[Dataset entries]

++++++++

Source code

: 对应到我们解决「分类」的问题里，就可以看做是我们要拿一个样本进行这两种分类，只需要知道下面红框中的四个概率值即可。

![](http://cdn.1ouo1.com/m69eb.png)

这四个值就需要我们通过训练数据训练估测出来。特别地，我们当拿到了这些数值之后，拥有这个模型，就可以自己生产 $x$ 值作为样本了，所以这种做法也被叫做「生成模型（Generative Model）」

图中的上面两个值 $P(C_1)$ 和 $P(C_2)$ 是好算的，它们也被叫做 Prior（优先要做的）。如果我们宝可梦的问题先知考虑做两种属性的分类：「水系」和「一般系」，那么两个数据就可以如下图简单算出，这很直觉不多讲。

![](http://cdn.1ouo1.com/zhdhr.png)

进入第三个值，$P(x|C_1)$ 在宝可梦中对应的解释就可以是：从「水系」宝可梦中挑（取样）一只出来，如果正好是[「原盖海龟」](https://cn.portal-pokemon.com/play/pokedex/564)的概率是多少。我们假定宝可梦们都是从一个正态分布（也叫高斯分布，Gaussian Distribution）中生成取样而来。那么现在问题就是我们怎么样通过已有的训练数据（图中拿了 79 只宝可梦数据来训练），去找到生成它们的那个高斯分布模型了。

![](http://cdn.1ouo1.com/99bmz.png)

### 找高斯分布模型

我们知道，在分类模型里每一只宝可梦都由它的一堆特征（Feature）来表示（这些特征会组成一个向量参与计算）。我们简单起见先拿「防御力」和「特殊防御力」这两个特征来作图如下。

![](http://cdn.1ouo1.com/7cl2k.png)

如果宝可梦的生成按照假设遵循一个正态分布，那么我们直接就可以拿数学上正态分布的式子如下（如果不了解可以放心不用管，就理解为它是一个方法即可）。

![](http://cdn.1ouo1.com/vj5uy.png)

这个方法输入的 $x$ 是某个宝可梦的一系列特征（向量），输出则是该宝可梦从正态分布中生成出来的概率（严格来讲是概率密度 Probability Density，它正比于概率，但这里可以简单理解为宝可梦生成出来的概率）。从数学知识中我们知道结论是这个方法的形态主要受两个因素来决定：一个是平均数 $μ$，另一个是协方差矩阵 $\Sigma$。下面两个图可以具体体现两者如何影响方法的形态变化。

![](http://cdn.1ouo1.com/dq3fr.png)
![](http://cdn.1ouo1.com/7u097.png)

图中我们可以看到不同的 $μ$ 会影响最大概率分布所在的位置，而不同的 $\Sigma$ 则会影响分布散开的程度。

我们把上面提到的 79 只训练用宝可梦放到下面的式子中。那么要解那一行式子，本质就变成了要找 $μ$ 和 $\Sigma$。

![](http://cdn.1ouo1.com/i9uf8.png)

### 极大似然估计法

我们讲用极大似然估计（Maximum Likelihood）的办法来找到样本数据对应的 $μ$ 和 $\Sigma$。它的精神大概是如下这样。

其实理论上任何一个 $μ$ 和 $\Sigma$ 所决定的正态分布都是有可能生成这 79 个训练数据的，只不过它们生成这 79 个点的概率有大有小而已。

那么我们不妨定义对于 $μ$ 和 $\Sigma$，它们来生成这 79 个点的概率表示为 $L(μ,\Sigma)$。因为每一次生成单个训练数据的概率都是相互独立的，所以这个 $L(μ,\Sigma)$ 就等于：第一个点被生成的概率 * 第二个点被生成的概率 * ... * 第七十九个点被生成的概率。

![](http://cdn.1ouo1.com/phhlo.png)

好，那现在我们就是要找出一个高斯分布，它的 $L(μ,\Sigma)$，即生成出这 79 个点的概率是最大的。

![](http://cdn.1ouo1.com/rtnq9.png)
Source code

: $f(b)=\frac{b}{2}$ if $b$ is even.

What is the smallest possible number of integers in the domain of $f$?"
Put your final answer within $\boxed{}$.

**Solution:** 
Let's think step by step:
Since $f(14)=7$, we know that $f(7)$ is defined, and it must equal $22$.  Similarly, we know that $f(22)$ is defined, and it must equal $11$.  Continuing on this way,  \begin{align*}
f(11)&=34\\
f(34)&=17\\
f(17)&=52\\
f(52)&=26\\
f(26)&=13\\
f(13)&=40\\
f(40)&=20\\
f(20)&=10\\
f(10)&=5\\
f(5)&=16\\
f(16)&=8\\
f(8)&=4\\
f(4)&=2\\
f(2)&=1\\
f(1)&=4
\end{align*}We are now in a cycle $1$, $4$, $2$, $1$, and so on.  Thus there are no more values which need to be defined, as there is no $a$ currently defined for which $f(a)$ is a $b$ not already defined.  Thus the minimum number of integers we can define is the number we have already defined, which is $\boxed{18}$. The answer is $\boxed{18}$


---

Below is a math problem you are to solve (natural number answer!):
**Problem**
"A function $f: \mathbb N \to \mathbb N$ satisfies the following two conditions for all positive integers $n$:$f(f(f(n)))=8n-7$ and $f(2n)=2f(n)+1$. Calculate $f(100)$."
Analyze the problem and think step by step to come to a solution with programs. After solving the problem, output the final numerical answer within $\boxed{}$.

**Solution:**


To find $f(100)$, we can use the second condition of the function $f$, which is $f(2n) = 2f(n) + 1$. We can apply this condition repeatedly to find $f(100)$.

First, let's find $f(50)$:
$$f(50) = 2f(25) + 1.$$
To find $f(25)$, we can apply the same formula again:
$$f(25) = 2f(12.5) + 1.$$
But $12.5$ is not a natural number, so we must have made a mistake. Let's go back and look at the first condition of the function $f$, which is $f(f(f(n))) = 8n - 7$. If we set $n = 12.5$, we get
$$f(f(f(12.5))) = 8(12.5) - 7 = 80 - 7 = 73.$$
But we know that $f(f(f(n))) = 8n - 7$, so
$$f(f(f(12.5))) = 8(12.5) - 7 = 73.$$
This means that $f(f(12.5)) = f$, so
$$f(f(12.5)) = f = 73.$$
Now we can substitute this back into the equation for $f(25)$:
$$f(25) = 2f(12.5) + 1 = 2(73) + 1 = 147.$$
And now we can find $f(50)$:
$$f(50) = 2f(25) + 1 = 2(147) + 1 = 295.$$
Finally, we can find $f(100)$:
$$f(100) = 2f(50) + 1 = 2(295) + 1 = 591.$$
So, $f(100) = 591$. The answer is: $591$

++++++++

> _Job_
Line by line, transcribe all of the records exactly.

> _Output below_
Source code

: 对应到我们解决「分类」的问题里，就可以看做是我们要拿一个样本进行这两种分类，只需要知道下面红框中的四个概率值即可。

![](http://cdn.1ouo1.com/m69eb.png)

这四个值就需要我们通过训练数据训练估测出来。特别地，我们当拿到了这些数值之后，拥有这个模型，就可以自己生产 $x$ 值作为样本了，所以这种做法也被叫做「生成模型（Generative Model）」

图中的上面两个值 $P(C_1)$ 和 $P(C_2)$ 是好算的，它们也被叫做 Prior（优先要做的）。如果我们宝可梦的问题先知考虑做两种属性的分类：「水系」和「一般系」，那么两个数据就可以如下图简单算出，这很直觉不多讲。

![](http://cdn.1ouo1.com/zhdhr.png)

进入第三个值，$P(x|C_1)$ 在宝可梦中对应的解释就可以是：从「水系」宝可梦中挑（取样）一只出来，如果正好是[「原盖海龟」](https://cn.portal-pokemon.com/play/pokedex/564)的概率是多少。我们假定宝可梦们都是从一个正态分布（也叫高斯分布，Gaussian Distribution）中生成取样而来。那么现在问题就是我们怎么样通过已有的训练数据（图中拿了 79 只宝可梦数据来训练），去找到生成它们的那个高斯分布模型了。

![](http://cdn.1ouo1.com/99bmz.png)

### 找高斯分布模型

我们知道，在分类模型里每一只宝可梦都由它的一堆特征（Feature）来表示（这些特征会组成一个向量参与计算）。我们简单起见先拿「防御力」和「特殊防御力」这两个特征来作图如下。

![](http://cdn.1ouo1.com/7cl2k.png)

如果宝可梦的生成按照假设遵循一个正态分布，那么我们直接就可以拿数学上正态分布的式子如下（如果不了解可以放心不用管，就理解为它是一个方法即可）。

![](http://cdn.1ouo1.com/vj5uy.png)

这个方法输入的 $x$ 是某个宝可梦的一系列特征（向量），输出则是该宝可梦从正态分布中生成出来的概率（严格来讲是概率密度 Probability Density，它正比于概率，但这里可以简单理解为宝可梦生成出来的概率）。从数学知识中我们知道结论是这个方法的形态主要受两个因素来决定：一个是平均数 $μ$，另一个是协方差矩阵 $\Sigma$。下面两个图可以具体体现两者如何影响方法的形态变化。

![](http://cdn.1ouo1.com/dq3fr.png)
![](http://cdn.1ouo1.com/7u097.png)

图中我们可以看到不同的 $μ$ 会影响最大概率分布所在的位置，而不同的 $\Sigma$ 则会影响分布散开的程度。

我们把上面提到的 79 只训练用宝可梦放到下面的式子中。那么要解那一行式子，本质就变成了要找 $μ$ 和 $\Sigma$。

![](http://cdn.1ouo1.com/i9uf8.png)

### 极大似然估计法

我们讲用极大似然估计（Maximum Likelihood）的办法来找到样本数据对应的 $μ$ 和 $\Sigma$。它的精神大概是如下这样。

其实理论上任何一个 $μ$ 和 $\Sigma$ 所决定的正态分布都是有可能生成这 79 个训练数据的，只不过它们生成这 79 个点的概率有大有小而已。

那么我们不妨定义对于 $μ$ 和 $\Sigma$，它们来生成这 79 个点的概率表示为 $L(μ,\Sigma)$。因为每一次生成单个训练数据的概率都是相互独立的，所以这个 $L(μ,\Sigma)$ 就等于：第一个点被生成的概率 * 第二个点被生成的概率 * ... * 第七十九个点被生成的概率。

![](http://cdn.1ouo1.com/phhlo.png)

好，那现在我们就是要找出一个高斯分布，它的 $L(μ,\Sigma)$，即生成出这 79 个点的概率是最大的。

![](http://cdn.1ouo1.com/rtnq9.png)
Source code

: $f(b)=\frac{b}{2}$ if $b$ is even.

What is the smallest possible number of integers in the domain of $f$?"
Put your final answer within $\boxed{}$.

**Solution:** 
Let's think step by step:
Since $f(14)=7$, we know that $f(7)$ is defined, and it must equal $22$.  Similarly, we know that $f(22)$ is defined, and it must equal $11$.  Continuing on this way,  \begin{align*}
f(11)&=34\\
f(34)&=17\\
f(17)&=52\\
f(52)&=26\\
f(26)&=13\\
f(13)&=40\\
f(40)&=20\\
f(20)&=10\\
f(10)&=5\\
f(5)&=16\\
f(16)&=8\\
f(8)&=4\\
f(4)&=2\\
f(2)&=1\\
f(1)&=4
\end{align*}We are now in a cycle $1$, $4$, $2$, $1$, and so on.  Thus there are no more values which need to be defined, as there is no $a$ currently defined for which $f(a)$ is a $b$ not already defined.  Thus the minimum number of integers we can define is the number we have already defined, which is $\boxed{18}$. The answer is $\boxed{18}$


---

Below is a math problem you are to solve (natural number answer!):
**Problem**
"A function $f: \mathbb N \to \mathbb N$ satisfies the following two conditions for all positive integers $n$:$f(f(f(n)))=8n-7$ and $f(2n)=2f(n)+1$. Calculate $f(100)$."
Analyze the problem and think step by step to come to a solution with programs. After solving the problem, output the final numerical answer within $\boxed{}$.

**Solution:**


To find $f(100)$, we can use the second condition of the function $f$, which is $f(2n) = 2f(n) + 1$. We can apply this condition repeatedly to find $f(100)$.

First, let's find $f(50)$:
$$f(50) = 2f(25) + 1.$$
To find $f(25)$, we can apply the same formula again:
$$f(25) = 2f(12.5) + 1.$$
But $12.5$ is not a natural number, so we must have made a mistake. Let's go back and look at the first condition of the function $f$, which is $f(f(f(n))) = 8n - 7$. If we set $n = 12.5$, we get
$$f(f(f(12.5))) = 8(12.5) - 7 = 80 - 7 = 73.$$
But we know that $f(f(f(n))) = 8n - 7$, so
$$f(f(f(12.5))) = 8(12.5) - 7 = 73.$$
This means that $f(f(12.5)) = f$, so
$$f(f(12.5)) = f = 73.$$
Now we can substitute this back into the equation for $f(25)$:
$$f(25) = 2f(12.5) + 1 = 2(73) + 1 = 147.$$
And now we can find $f(50)$:
$$f(50) = 2f(25) + 1 = 2(147) + 1 = 295.$$
Finally, we can find $f(100)$:
$$f(100) = 2f(50) + 1 = 2(295) + 1 = 591.$$
So, $f(100) = 591$. The answer is: $591$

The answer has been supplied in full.